Monday, June 30, 2003

Another fine reading in Jane Sprague's West End Reading Series took place Saturday night, although the heat and the noise from the necessary fans made the first poet, Edmund Berrigan, a bit hard to hear. They turned off the fans for Karen Weiser's reading, but we were all wilting by the end. A quick break and back inside for Anselm Berrigan who read hilarious and angry things from his books Zero Star Hotel and Integrity & Dramatic Life, as well as some newer work. I'll be reading next time (last Saturday in July, the 26th) along with Fred Muratori and another poet whose name I didn't quite catch (apologies). It should be really hot then—a good "warm up" (sorry) for the many readings I plan on doing once my book comes out at the end of September. One thing I noticed about this reading was how both Karen and Anselm referred at different points to writing "toward" something, as opposed to "about" or "on" a given topic or theme. It made me think about how one could introduce students to a new attitude toward the content/narratives in their writing simply by shifting the preposition. Write toward your childhood, or through another poet's poem, or at your geographical background, or under the history of South Africa, or whatever. Maybe narrative isn't the problem (I am coming around to a belief in the importance reclaiming narrative from those who would render it with a false and metaphysical transparency), just, quite literally, the subject or speaker's (pre)position from which s/he relates to that narrative. Food for thought, or maybe just food for powder, as Falstaff would say.

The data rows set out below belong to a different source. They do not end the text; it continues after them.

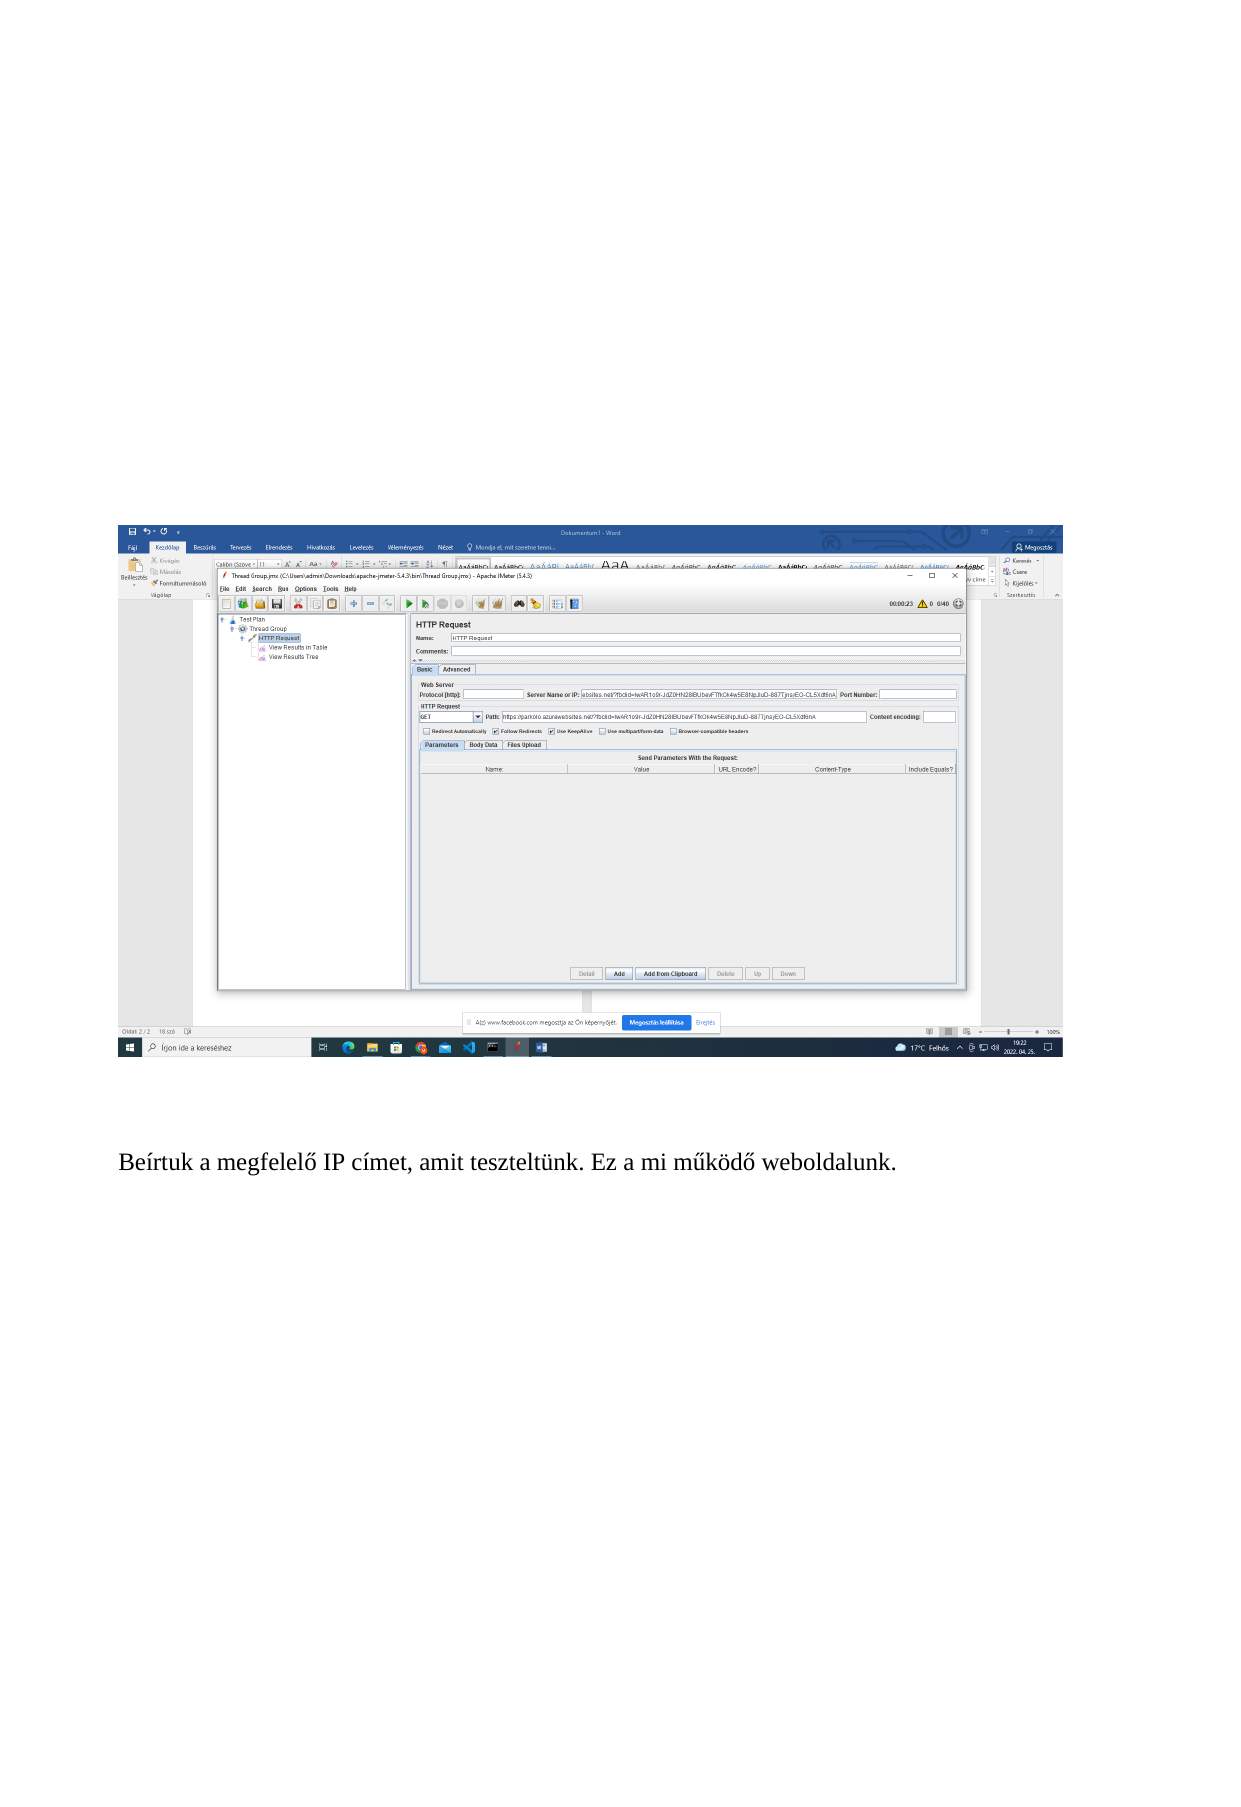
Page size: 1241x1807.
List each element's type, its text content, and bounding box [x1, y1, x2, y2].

picture [118, 525, 1063, 1057]
text Beírtuk a megfelelő IP címet, amit teszteltünk. Ez a mi működő weboldalunk. [118, 1147, 1147, 1176]
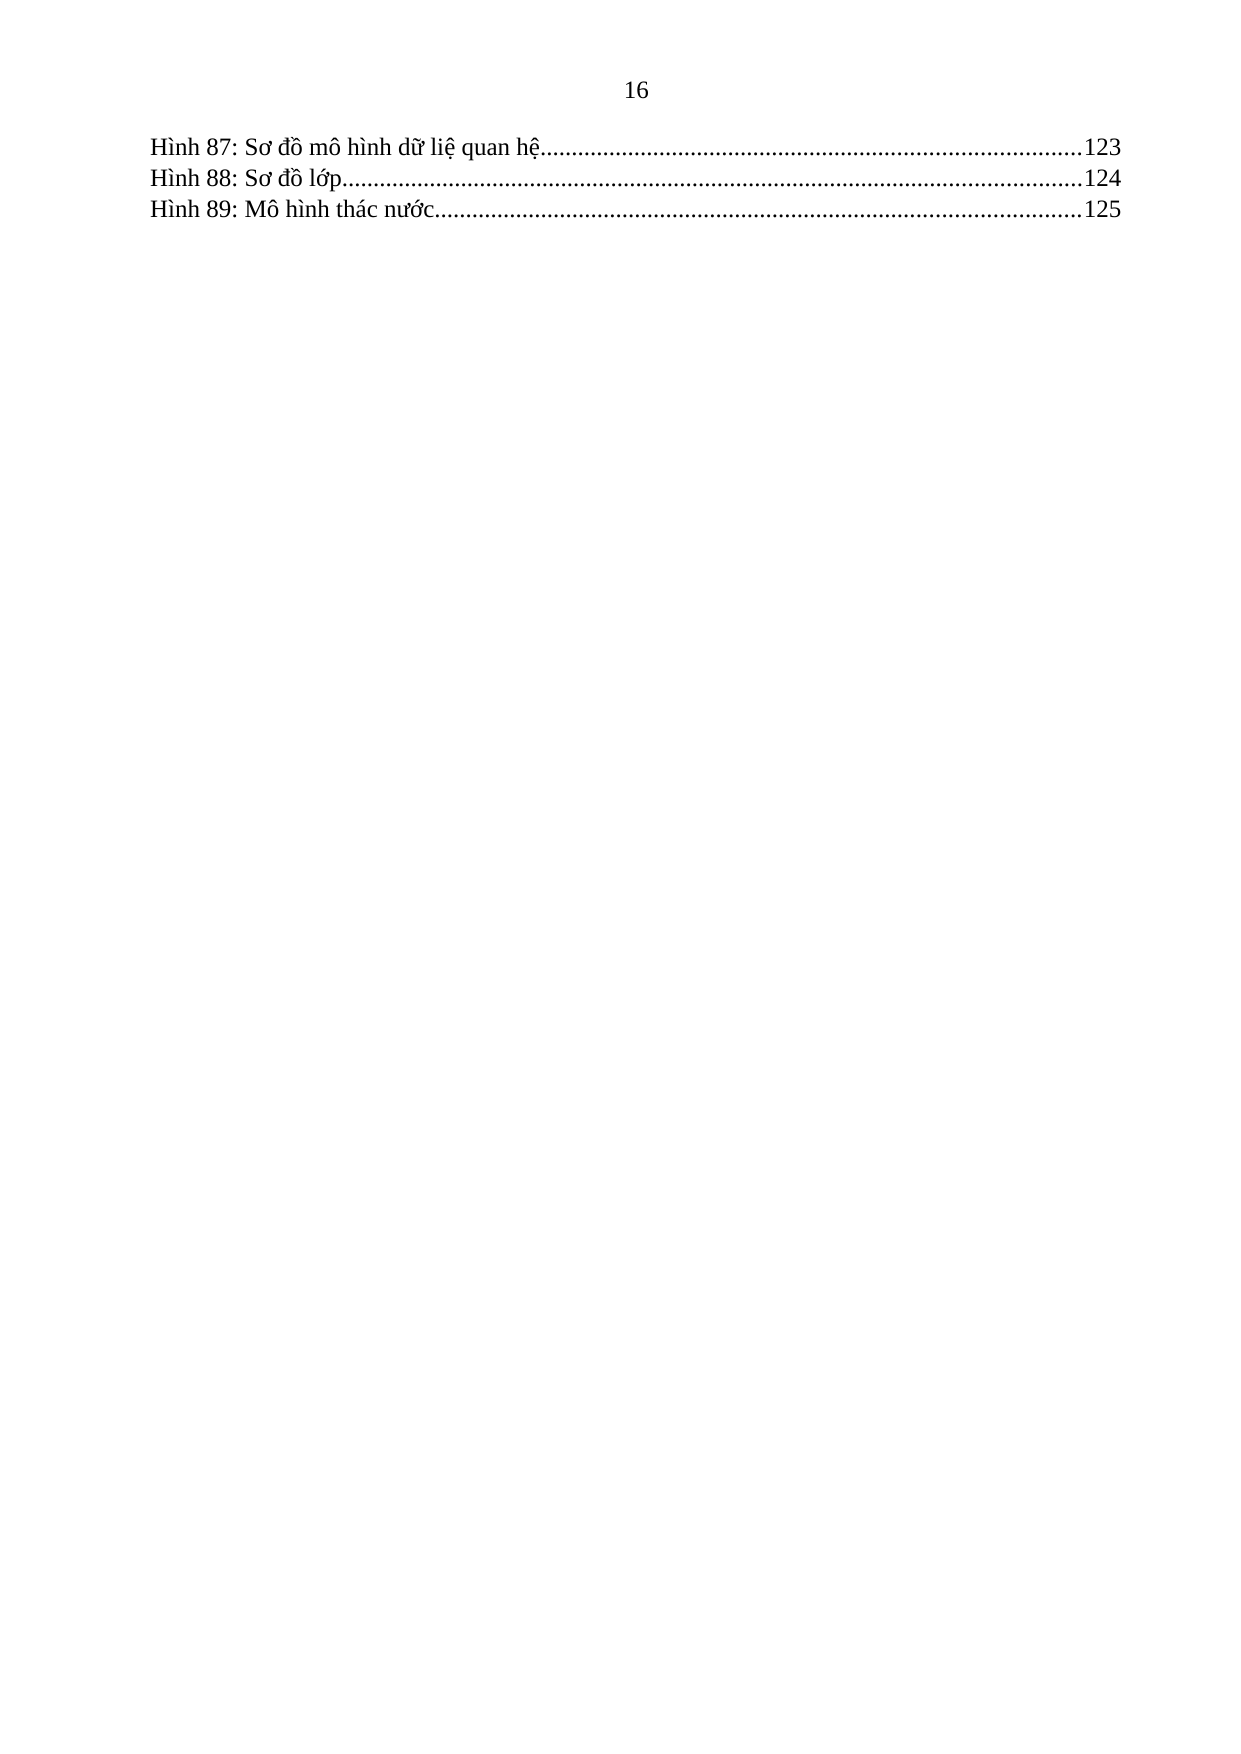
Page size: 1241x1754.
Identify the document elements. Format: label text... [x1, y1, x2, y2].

text Hình 87: Sơ đồ mô hình dữ liệ quan hệ 123 [150, 132, 1122, 161]
text Hình 88: Sơ đồ lớp 124 [150, 163, 1122, 192]
text Hình 89: Mô hình thác nước 125 [150, 194, 1122, 223]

The apartment's looking better and better. Emily went to New York this weekend and got a massive dose of urban culture: Hairspray, a play called The Last Sunday in June that the boyfriend of her friend Cary wrote, a Leonard Cohen tribute concert featuring Rufus Wainwright and Laurie Anderson, restaurants galore. She brought back a New York state of mind and some really nice hooks and switchplates and things to dress up our new place. We need to spend a little quality time together that doesn't involve decorating, though. Maybe we can take the wine tour around Seneca Lake this weekend. It ain't Napa, but it's a beautiful lake nonetheless.

I dig Kasey's icon for my blog, though I wish the image were large enough to read exactly what kind of <> he's found to represent me. I also really like the icons for Joe Duemer's Reading and Writing (shades of Get Your War On!—there's an interesting interview with the guy behind those comix in the new issue of The Believer), Tim Yu's tympan (is that what one of those looks like?), Eileen Tabios's overheated CorpsePoetics (I'm still calling it WinePoetics in my links out of sheer laziness), the cavorting whatever-it-is that stands for Malcolm Davidson's Eeksy-Peeksy, and of course the classic images (it only takes about two days of continuous prior existence for something to become classic in the blogosphere) accompanying Catherine Meng's Porthole Redux and Ji(s)m Behrle's Monkey. They're all great, though. How do y'all manage to put all those images and animations on your blogs, anyhow? I'm way behind the curve.